* **Excerpted text**:
-- Begin --
Radoslav Hlapen (;  1350–1383) was a Serbian magnate who served Serbian Emperor Stefan Dušan (r. 1331–1355) and Stefan Uroš V (r. 1355–71) as vojvoda (military commander). He took part in the conquest of Byzantine lands, and was given a region north of Thessaly to govern in the early 1350s.

Origin
It is believed that Radoslav Hlapen is the same person as župan (count) Hlapen () who governed Konavle and the wider Trebinje region in the 1330s. He was possibly the son of župan Radoslav, and thus named Radoslav after his father. Another theory is that he was the son of Syrgiannes Palaiologos.

Byzantine Emperor John VI Kantakouzenos (r. 1347–54) mentioned him as among the most important nobles, and he was called a relative of Dušan.

Service under Stefan Dušan
Serres was captured in September 1345, Veria in the first half of 1346. Veria and the surrounding towns were recuperated by John VI Kantakuzenos. After the military conquests, perhaps by spring 1351, Hlapen returned the city to Serbian rule, with many cities and towns in the area. He was appointed governor of Edessa (Voden) and Veria (Ber), just north of Thessaly.

Emperor Dušan died in Devol, on 20 December 1355. Dušan was succeeded by his son Stefan Uroš V.

Service under Stefan Uroš V
After the death of the governor of Thessaly kesar Preljub (1356), Preljub's son Thomas' claim to the region was asserted by the widow Irene. The Preljubović family was forced to flee to Serbia after the advance of Nikephoros II Orsini in 1356.  Irene married Radoslav Hlapen, who adopted Thomas.
-- End --
* **Stored records**:
-- Begin --
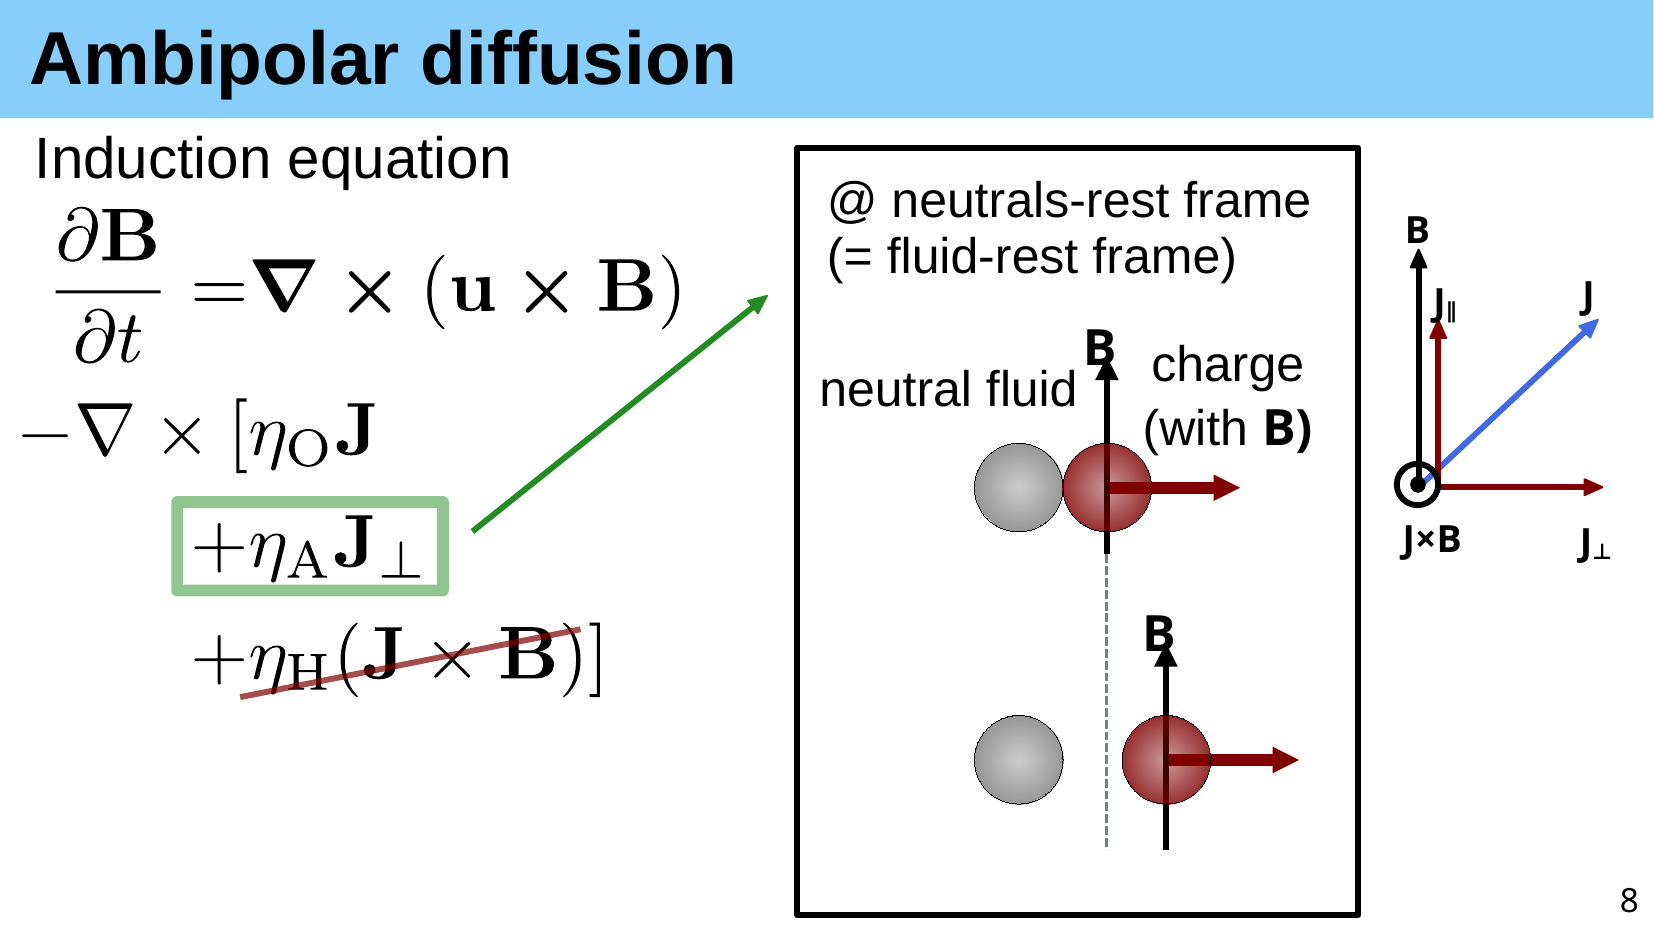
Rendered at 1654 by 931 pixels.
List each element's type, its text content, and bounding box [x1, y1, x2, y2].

text_box neutral fluid [804, 354, 1093, 425]
text_box charge (with B) [1127, 328, 1334, 458]
text_box J∥ [1422, 268, 1508, 325]
text_box J [1567, 260, 1627, 320]
text_box B [1068, 305, 1157, 369]
text_box Induction equation [19, 118, 562, 198]
title Ambipolar diffusion [0, 0, 1654, 119]
text_box [974, 715, 1064, 805]
text_box [22, 206, 680, 698]
text_box J×B [1387, 505, 1497, 562]
text_box [1122, 715, 1211, 805]
text_box J⊥ [1564, 508, 1652, 562]
text_box [974, 443, 1152, 532]
text_box B [1127, 590, 1195, 656]
text_box B [1390, 200, 1450, 258]
text_box @ neutrals-rest frame (= fluid-rest frame) [800, 165, 1355, 305]
text_box [1410, 476, 1426, 493]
-- End --
* **Tasks and exercises**:
**A.** Convert the listing, from its beginning through the line containing "text_box B [1068, 305, 1157, 369]", into a Markdown table with the columns Row and Line. Number each row, and omit blank lines and pictures.
**B.** Carry on the account of Radoslav Hlapen from the point at which it stops.

* **Answers for this exercise**:
**A.**
| Row | Line |
|---|---|
| 1 | Rendered at 1654 by 931 pixels. |
| 2 | List each element's type, its text content, and bounding box [x1, y1, x2, y2]. |
| 3 | text_box neutral fluid [804, 354, 1093, 425] |
| 4 | text_box charge (with B) [1127, 328, 1334, 458] |
| 5 | text_box J∥ [1422, 268, 1508, 325] |
| 6 | text_box J [1567, 260, 1627, 320] |
| 7 | text_box B [1068, 305, 1157, 369] |

**B.**
Despot Simeon Uroš, the brother of Dušan, was appointed governor of Epirus and Acarnania in 1348. Following the death of Dušan and subsequent invasion of Nikephoros II, Simeon Uroš retreated to Kastoria, where he proclaimed himself "Emperor of Serbs, Greeks and Albanians". Simeon Uroš acquired the support of John Komnenos Asen (the brother-in-law of Dušan). In response, the Serbian nobility held a council in April 1357 at Skopje, in which they vowed to support Emperor Uroš, according to Dušan's will. In the summer of 1358, Simeon Uroš advanced on Zeta but was stopped at Skadar, where his army of 5,000 men was defeated by the Serbian nobility. Simeon Uroš returned to Kastoria, and never again tried to acquire Serbia. During the absence of Simeon Uroš in Epirus (1359), Hlapen invaded Thessaly on behalf of his stepson Thomas. Simeon Uroš was forced to cut his losses by recognizing Radoslav Hlapen's conquests, turning over Kastoria to him, and marrying his daughter Maria to Thomas.  Hlapen continued to recognize Uroš' suzerainty, and provided a buffer between Uroš V and Simeon Uroš. After the treaty between Hlapen and Simeon Uroš, the latter settled in Thessaly.
 

In 1365, a čelnik Radoslav was mentioned, referring either to Radoslav Hlapen or Radoslav Povika, the brother of logotet Đurađ.

Fall of the Serbian Empire
After the Battle of Maritsa (1371) he became one of the most powerful provincial lords.

Last years
He retired as a monk in the Vodoča monastery where he also was buried. His votive ring was found at the site. He also founded a church in Kučevište, Skopje, a monastery in Ostrovo, and a monastery in Greece.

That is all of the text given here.